Exercise objective - The expected output is an exact copy of the lines from the one containing "216 291 3896" through the final line of the entries below, with no images.

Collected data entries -
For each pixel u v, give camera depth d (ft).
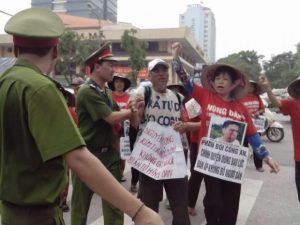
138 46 142.61
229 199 13.32
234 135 13.02
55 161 6.19
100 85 13.26
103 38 167.43
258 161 28.32
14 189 6.13
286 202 20.76
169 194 12.50
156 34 190.39
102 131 12.90
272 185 24.44
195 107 16.92
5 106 5.97
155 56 189.67
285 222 17.65
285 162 33.04
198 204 20.13
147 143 12.75
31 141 5.95
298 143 15.60
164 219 17.54
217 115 13.30
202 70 13.56
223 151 13.05
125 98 25.12
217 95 13.61
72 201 13.14
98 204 19.63
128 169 28.02
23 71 6.10
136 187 21.99
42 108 5.76
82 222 13.02
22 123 5.89
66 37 125.39
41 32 6.15
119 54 191.62
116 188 5.68
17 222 6.22
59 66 125.90
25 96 5.84
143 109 12.96
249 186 24.07
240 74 13.14
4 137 6.09
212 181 13.12
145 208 5.74
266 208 19.69
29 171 6.06
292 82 15.51
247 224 17.31
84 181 5.77
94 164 5.74
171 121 13.09
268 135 46.34
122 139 17.72
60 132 5.74
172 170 12.31
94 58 13.10
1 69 23.39
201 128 13.53
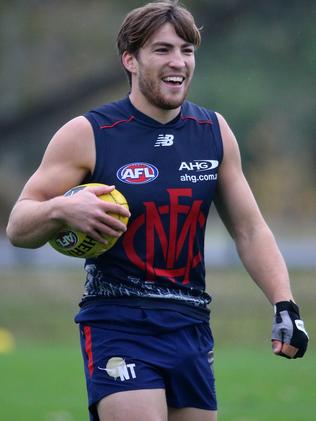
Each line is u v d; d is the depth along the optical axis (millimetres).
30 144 126125
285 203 147500
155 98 17734
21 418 30672
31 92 112438
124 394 17141
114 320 17656
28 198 17703
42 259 94125
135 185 17703
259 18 99812
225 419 30797
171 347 17625
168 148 18000
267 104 118062
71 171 17781
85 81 102750
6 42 106125
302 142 140125
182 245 17859
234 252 90438
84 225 16531
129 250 17672
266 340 61750
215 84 108438
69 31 106312
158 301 17766
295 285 73625
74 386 37062
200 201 18031
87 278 18188
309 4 98188
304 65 103812
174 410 17906
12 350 50875
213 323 65062
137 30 17734
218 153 18438
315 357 46312
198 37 17891
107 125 17953
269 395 35094
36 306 71688
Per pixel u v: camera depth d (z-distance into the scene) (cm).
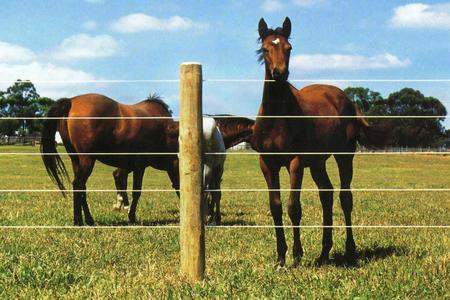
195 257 509
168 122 1139
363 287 498
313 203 1426
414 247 737
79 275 536
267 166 629
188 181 500
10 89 7012
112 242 769
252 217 1158
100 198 1574
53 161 998
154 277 536
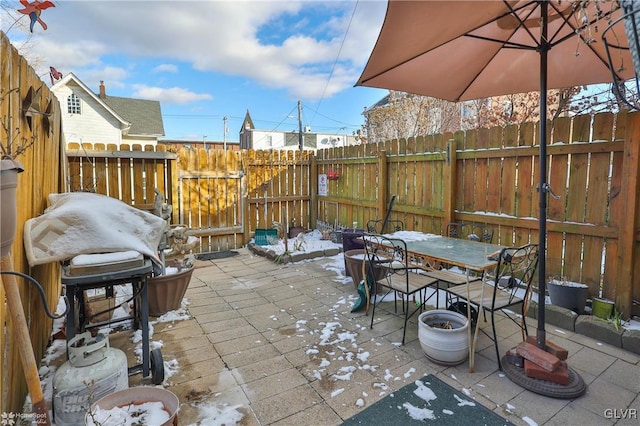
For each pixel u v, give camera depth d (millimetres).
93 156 4664
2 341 1509
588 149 2975
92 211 2117
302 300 3617
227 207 5922
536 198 3379
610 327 2631
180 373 2281
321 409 1929
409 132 10547
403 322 3072
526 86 3266
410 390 2090
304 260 5207
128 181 4973
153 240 2227
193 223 5602
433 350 2342
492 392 2066
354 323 3057
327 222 6633
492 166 3748
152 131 17609
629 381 2164
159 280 3094
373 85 2812
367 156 5520
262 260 5266
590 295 3033
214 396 2043
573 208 3117
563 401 1977
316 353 2541
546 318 3000
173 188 5293
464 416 1858
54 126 3072
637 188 2682
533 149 3352
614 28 2258
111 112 14375
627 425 1785
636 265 2748
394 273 3225
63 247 1901
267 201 6367
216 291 3896
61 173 3580
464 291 2664
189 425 1794
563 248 3199
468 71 2957
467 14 1855
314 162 6781
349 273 4344
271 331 2906
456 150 4070
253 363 2410
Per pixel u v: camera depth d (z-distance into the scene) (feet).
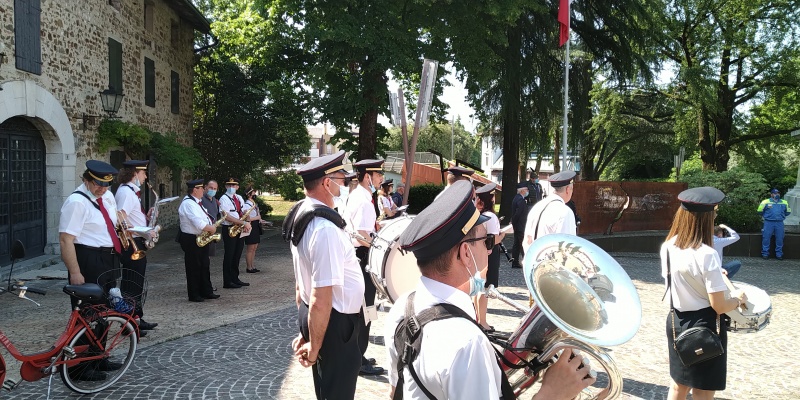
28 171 38.29
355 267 11.46
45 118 37.73
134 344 17.89
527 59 62.85
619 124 102.78
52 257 39.27
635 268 41.11
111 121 46.85
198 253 28.58
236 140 78.28
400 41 52.37
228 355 20.03
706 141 86.58
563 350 6.17
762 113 87.86
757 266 45.01
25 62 35.42
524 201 38.70
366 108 54.44
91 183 18.31
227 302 28.53
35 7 36.63
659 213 56.65
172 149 55.11
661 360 20.08
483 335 5.19
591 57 69.77
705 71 78.02
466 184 6.05
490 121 68.08
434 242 5.60
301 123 78.95
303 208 11.17
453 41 54.49
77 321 16.47
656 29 70.59
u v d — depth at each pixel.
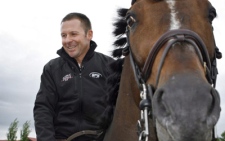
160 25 4.32
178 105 3.47
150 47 4.32
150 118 4.41
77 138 6.09
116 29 5.42
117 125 5.19
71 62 6.47
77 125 6.34
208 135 3.50
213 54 4.54
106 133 5.57
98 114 6.11
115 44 5.43
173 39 4.09
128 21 4.77
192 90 3.51
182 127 3.40
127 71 5.02
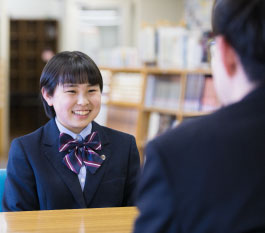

Exercise solution -
216 291 3896
61 173 3580
464 291 2664
189 425 1794
563 248 3199
468 71 2957
467 14 1855
314 162 6781
349 273 4344
271 331 2906
456 150 4070
253 363 2410
Per pixel u v: camera depth d (z-distance into the scene) (feet).
28 171 38.29
355 267 11.46
45 118 37.73
134 344 17.89
527 59 62.85
619 124 102.78
52 257 39.27
635 268 41.11
111 121 46.85
198 253 28.58
236 140 78.28
400 41 52.37
228 355 20.03
706 141 86.58
563 350 6.17
762 113 87.86
757 266 45.01
25 62 35.42
524 201 38.70
366 108 54.44
91 183 18.31
227 302 28.53
35 7 36.63
659 213 56.65
172 149 55.11
661 360 20.08
483 335 5.19
591 57 69.77
705 71 78.02
466 184 6.05
490 121 68.08
434 242 5.60
301 123 78.95
303 208 11.17
453 41 54.49
77 321 16.47
656 29 70.59
u v d — depth at each pixel.
160 25 4.32
178 105 3.47
150 47 4.32
150 118 4.41
77 138 6.09
116 29 5.42
117 125 5.19
71 62 6.47
77 125 6.34
208 135 3.50
213 54 4.54
106 133 5.57
98 114 6.11
115 44 5.43
173 39 4.09
128 21 4.77
192 90 3.51
182 127 3.40
127 71 5.02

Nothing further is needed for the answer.